Sections

Learning Objectives Graphing Velocity as a Function of Time Solving Problems using Velocity–Time Graphs Practice Problems Check Your Understanding

Learning Objectives

By the end of this section, you will be able to do the following:

Explain the meaning of slope and area in velocity vs. time graphs
Solve problems using velocity vs. time graphs

Section Key Terms
acceleration

Graphing Velocity as a Function of Time

Earlier, we examined graphs of position versus time. Now, we are going to build on that information as we look at graphs of velocity vs. time. Velocity is the rate of change of displacement. Acceleration is the rate of change of velocity; we will discuss acceleration more in another chapter. These concepts are all very interrelated.

Virtual Physics

Maze Game

In this simulation you will use a vector diagram to manipulate a ball into a certain location without hitting a wall. You can manipulate the ball directly with position or by changing its velocity. Explore how these factors change the motion. If you would like, you can put it on the a setting, as well. This is acceleration, which measures the rate of change of velocity. We will explore acceleration in more detail later, but it might be interesting to take a look at it here.

__Exercise 1__
Please list the section titles given under "Sections" at the start of the page on velocity vs. time graphs.

__Listed entries__
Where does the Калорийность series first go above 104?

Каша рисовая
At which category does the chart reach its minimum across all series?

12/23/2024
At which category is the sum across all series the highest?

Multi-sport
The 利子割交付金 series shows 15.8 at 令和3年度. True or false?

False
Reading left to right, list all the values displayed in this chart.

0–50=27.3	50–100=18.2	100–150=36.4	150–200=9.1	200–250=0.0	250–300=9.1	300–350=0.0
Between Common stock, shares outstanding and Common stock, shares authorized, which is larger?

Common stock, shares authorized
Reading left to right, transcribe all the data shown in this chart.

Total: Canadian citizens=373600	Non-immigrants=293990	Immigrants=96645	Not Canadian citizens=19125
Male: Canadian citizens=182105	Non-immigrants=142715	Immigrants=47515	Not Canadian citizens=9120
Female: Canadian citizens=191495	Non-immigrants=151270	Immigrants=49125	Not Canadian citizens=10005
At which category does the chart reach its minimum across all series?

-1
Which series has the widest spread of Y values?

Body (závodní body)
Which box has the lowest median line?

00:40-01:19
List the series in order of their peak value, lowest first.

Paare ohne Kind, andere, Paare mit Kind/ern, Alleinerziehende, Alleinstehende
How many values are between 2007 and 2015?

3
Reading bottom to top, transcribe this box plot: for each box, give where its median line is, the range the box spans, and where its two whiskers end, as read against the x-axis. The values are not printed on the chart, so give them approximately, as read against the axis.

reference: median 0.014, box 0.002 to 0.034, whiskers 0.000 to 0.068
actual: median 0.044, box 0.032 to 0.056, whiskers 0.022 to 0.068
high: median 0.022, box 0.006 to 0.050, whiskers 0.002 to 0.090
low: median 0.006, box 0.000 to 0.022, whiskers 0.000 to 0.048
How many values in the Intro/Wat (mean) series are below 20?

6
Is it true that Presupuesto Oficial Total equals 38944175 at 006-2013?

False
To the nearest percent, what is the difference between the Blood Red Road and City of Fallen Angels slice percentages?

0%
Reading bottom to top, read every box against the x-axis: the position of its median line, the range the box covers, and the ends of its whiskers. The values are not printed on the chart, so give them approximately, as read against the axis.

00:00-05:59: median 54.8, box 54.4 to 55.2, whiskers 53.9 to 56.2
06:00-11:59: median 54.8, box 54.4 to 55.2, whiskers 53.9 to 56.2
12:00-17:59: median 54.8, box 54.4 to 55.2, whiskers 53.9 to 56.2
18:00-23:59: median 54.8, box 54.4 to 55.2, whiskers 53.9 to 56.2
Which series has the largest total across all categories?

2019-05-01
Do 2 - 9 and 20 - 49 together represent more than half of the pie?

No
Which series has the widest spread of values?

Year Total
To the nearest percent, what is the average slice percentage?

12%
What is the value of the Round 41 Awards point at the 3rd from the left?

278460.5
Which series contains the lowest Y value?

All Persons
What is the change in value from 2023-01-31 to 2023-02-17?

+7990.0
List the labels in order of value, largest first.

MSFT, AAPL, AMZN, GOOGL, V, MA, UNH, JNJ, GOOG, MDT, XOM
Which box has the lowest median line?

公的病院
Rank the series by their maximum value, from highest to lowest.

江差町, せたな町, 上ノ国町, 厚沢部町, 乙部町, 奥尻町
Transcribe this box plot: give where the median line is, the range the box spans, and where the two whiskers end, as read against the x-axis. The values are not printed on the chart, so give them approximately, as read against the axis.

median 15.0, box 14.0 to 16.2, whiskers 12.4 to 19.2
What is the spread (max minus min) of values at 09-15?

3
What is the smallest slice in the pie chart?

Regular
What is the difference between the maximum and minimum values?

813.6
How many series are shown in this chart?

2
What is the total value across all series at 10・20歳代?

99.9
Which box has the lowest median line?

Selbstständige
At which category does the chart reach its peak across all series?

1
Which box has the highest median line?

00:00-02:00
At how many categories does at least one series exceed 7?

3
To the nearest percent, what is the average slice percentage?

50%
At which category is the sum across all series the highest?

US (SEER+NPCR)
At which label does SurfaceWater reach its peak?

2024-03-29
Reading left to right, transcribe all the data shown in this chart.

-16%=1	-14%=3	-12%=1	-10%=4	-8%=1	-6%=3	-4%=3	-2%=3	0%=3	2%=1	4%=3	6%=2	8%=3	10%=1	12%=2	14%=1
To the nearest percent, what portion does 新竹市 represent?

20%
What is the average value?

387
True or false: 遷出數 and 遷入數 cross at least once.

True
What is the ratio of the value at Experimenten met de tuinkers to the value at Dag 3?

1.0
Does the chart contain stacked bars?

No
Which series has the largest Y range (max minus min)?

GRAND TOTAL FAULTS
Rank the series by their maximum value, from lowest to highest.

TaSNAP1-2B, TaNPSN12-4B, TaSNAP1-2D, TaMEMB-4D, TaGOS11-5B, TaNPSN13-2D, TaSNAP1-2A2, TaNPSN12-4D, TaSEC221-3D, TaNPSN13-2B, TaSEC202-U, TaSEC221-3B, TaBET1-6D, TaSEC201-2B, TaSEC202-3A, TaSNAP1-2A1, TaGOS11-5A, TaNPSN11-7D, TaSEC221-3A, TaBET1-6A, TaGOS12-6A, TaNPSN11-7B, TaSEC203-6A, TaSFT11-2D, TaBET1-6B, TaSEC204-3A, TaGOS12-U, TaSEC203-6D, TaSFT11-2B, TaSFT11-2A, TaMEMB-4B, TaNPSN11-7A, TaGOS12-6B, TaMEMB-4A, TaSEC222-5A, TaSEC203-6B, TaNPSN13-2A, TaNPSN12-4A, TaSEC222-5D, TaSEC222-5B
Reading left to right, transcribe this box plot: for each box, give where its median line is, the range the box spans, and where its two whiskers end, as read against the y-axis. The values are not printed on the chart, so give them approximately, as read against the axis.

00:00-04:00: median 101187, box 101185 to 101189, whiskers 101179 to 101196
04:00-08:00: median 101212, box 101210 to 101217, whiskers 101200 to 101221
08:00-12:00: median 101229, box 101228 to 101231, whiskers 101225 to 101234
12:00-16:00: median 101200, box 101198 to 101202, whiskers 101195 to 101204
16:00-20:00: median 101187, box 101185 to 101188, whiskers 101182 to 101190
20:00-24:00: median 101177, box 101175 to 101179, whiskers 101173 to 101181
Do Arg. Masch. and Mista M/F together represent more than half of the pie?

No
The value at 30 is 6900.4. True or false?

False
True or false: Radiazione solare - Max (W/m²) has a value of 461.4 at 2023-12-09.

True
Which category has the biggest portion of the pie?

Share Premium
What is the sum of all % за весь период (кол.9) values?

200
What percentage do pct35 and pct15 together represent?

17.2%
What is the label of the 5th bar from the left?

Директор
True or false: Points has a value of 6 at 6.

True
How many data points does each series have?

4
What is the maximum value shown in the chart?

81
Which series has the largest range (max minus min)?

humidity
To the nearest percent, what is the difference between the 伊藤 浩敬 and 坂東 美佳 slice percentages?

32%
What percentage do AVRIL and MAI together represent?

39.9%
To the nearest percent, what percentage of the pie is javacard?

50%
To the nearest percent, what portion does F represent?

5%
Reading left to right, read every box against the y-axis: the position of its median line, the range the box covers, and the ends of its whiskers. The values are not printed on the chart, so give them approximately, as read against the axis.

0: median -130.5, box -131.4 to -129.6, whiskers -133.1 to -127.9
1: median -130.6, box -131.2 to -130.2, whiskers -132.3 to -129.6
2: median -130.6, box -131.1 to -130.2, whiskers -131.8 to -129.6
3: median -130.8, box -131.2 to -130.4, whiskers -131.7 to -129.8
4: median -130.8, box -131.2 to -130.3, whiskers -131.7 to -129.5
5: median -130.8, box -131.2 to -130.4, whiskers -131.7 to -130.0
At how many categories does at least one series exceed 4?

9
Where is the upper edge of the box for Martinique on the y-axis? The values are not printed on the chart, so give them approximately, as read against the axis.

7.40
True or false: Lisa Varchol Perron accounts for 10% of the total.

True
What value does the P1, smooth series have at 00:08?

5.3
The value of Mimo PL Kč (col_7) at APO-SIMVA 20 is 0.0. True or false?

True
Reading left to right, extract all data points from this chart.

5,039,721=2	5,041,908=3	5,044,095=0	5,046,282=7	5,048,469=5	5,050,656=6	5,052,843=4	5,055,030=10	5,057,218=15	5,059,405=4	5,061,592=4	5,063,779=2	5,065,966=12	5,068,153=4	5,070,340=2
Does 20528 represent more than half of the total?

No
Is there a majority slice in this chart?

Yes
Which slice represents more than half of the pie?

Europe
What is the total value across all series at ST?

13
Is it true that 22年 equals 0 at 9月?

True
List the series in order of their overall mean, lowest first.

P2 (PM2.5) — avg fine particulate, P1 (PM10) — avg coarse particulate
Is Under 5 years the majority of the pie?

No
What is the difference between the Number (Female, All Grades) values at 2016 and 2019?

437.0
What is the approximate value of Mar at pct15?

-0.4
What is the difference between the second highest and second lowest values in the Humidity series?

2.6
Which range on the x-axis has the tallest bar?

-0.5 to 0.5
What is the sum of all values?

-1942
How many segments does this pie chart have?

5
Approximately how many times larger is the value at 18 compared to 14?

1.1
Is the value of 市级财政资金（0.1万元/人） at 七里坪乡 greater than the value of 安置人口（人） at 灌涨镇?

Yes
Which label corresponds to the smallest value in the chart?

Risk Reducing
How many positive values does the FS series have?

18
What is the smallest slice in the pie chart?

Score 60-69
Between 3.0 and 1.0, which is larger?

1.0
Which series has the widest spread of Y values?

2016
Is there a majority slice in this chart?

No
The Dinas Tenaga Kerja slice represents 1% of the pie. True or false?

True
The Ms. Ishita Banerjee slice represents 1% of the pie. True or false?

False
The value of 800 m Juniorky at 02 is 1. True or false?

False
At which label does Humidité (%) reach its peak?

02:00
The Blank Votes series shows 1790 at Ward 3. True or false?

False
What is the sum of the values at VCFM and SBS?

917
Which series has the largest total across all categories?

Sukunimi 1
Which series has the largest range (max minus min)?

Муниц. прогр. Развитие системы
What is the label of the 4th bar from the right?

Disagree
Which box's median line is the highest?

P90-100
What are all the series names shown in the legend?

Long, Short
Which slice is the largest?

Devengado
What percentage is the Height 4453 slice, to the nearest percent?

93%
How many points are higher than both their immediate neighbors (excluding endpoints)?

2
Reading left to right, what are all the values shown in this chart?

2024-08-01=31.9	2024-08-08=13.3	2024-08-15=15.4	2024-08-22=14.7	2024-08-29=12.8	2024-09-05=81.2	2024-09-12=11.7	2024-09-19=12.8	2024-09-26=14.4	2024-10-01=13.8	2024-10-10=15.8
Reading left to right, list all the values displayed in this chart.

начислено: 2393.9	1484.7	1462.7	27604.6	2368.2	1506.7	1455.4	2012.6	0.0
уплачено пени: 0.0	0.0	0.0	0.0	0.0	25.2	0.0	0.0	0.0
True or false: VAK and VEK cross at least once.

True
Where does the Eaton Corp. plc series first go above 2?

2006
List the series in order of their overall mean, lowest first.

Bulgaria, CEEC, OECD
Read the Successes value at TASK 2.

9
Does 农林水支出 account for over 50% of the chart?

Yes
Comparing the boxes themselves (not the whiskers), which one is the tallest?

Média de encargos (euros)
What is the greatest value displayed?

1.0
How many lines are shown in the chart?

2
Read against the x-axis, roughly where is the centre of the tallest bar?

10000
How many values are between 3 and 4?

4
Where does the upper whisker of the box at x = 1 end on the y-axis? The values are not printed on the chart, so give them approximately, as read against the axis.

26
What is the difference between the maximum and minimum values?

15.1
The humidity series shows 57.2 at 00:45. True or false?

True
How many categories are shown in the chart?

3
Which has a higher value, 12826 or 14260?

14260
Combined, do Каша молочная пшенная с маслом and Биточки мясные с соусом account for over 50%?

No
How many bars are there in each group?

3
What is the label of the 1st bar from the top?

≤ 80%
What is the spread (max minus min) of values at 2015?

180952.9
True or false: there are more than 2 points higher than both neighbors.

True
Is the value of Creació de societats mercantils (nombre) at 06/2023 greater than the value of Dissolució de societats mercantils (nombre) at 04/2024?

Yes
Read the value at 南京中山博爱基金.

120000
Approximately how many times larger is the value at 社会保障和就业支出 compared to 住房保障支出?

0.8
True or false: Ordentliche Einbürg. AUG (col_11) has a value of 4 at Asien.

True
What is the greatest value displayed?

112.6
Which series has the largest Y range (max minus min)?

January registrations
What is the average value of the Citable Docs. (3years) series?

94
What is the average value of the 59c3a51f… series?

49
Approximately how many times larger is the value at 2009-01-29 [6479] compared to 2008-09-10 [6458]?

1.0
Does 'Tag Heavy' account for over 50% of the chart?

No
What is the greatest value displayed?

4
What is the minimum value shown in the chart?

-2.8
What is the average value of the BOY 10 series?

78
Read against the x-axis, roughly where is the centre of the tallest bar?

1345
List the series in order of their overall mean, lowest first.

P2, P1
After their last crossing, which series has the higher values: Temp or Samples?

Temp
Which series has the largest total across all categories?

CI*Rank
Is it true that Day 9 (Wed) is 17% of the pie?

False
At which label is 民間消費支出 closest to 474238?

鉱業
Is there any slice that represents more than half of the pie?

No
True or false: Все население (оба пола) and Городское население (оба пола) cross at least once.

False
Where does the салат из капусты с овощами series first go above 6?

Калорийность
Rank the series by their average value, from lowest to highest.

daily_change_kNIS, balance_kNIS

__Exercise 2__
Identify each line in the records that contains the string "both" and copy those lines out in full.

__Answer section 1__
Learning Objectives
Graphing Velocity as a Function of Time
Solving Problems using Velocity–Time Graphs
Practice Problems
Check Your Understanding

__Answer section 2__
How many points are higher than both their immediate neighbors (excluding endpoints)?
True or false: there are more than 2 points higher than both neighbors.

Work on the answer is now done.